Reproduce everything from the start of the records down to and including the line that contains "blocks for data partitioning".

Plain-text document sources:
★ ★ ★ ★ ★

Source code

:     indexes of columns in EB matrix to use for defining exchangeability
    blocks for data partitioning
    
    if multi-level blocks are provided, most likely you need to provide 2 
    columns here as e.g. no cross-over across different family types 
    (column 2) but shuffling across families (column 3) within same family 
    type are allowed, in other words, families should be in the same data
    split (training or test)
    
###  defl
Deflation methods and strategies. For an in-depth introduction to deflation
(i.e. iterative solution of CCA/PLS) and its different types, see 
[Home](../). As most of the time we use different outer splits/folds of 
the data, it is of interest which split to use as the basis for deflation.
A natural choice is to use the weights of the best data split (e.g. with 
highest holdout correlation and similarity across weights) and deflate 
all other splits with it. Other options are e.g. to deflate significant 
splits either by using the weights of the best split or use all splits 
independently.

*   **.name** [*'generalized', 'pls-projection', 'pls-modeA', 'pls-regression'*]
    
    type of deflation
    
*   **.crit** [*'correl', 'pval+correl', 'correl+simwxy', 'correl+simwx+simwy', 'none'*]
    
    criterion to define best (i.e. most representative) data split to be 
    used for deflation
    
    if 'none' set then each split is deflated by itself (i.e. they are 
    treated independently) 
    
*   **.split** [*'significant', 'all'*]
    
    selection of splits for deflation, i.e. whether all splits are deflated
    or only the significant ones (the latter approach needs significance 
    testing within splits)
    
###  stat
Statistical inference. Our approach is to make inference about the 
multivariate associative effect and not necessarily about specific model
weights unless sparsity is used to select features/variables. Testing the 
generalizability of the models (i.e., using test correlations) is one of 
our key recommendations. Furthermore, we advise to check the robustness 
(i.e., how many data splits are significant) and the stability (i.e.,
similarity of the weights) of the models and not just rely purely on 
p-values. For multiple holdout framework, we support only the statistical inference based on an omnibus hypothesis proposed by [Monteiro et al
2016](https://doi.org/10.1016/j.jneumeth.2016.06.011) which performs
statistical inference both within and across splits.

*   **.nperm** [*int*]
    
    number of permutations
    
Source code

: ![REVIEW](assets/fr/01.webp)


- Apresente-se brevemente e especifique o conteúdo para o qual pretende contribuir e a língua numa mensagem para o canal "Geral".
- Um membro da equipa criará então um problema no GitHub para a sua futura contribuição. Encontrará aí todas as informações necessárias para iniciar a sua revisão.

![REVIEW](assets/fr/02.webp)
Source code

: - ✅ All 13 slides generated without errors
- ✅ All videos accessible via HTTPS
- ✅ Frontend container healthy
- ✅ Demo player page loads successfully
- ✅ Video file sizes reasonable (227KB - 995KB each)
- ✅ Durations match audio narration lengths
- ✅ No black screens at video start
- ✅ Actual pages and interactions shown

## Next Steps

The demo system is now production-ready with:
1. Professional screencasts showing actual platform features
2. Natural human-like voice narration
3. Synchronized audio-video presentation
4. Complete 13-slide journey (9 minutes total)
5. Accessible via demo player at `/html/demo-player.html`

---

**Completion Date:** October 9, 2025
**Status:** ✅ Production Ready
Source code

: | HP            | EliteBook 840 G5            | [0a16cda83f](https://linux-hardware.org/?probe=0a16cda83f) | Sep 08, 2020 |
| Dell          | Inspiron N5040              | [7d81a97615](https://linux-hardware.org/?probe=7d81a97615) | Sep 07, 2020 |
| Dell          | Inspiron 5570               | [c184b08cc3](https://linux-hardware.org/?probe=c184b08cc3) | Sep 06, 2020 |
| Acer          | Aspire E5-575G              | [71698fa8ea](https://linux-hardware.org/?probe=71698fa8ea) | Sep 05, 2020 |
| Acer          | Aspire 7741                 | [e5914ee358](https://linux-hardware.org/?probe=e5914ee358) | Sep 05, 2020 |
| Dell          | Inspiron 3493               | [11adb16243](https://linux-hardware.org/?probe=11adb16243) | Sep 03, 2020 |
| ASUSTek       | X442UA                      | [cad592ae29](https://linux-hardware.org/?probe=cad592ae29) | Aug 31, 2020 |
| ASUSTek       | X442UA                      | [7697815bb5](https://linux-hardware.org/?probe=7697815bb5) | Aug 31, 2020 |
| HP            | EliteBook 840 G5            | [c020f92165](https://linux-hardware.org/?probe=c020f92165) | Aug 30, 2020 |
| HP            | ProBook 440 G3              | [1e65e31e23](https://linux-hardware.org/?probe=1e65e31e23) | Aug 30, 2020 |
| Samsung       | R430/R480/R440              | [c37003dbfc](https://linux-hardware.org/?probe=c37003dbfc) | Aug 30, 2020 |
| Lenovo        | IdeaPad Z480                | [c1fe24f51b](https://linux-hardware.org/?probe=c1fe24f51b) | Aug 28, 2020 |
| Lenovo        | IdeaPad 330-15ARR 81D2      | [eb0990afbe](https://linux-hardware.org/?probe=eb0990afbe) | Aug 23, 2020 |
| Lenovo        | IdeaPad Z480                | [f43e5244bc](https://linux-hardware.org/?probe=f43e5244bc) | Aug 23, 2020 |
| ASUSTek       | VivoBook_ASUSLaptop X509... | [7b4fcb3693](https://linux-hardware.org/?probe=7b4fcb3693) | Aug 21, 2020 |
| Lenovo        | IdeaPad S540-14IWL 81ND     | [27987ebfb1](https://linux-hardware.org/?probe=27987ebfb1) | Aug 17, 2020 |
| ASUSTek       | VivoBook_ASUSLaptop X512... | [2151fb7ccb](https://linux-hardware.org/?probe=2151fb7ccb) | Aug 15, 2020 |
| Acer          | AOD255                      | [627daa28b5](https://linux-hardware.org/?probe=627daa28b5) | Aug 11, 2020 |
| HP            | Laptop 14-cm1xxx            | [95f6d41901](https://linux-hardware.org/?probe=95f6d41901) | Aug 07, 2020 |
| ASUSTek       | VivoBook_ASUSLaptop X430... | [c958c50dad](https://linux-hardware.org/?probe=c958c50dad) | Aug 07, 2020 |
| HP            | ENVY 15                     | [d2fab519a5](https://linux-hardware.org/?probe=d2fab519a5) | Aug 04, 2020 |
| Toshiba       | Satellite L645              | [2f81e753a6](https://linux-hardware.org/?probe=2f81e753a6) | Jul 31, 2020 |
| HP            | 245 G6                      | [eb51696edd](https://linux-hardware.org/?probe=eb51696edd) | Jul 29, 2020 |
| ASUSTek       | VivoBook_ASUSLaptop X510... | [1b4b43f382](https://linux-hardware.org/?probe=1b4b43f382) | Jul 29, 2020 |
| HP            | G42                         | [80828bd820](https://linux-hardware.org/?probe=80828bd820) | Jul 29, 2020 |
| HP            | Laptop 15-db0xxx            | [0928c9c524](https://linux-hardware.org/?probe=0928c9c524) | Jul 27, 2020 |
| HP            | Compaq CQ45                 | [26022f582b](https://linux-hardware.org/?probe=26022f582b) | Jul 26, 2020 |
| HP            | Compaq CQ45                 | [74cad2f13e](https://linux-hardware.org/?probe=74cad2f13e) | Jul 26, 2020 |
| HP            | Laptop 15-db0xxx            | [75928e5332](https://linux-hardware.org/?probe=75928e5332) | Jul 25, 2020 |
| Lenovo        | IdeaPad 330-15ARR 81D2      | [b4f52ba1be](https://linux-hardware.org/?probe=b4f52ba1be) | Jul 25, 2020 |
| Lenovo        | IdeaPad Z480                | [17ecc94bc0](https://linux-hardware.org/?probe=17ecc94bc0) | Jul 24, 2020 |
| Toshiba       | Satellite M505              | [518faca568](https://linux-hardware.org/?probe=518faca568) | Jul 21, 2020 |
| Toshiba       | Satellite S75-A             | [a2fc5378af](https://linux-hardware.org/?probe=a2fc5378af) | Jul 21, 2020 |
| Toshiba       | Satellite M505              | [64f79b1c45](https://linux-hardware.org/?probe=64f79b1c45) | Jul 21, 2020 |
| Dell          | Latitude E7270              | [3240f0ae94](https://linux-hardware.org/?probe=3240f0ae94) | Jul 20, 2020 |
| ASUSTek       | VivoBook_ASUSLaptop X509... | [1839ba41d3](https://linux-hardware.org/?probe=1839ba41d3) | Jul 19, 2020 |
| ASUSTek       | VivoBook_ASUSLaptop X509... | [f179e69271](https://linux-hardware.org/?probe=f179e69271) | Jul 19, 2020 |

★ ★ ★ ★ ★

**Result for this exercise**
Source code

:     indexes of columns in EB matrix to use for defining exchangeability
    blocks for data partitioning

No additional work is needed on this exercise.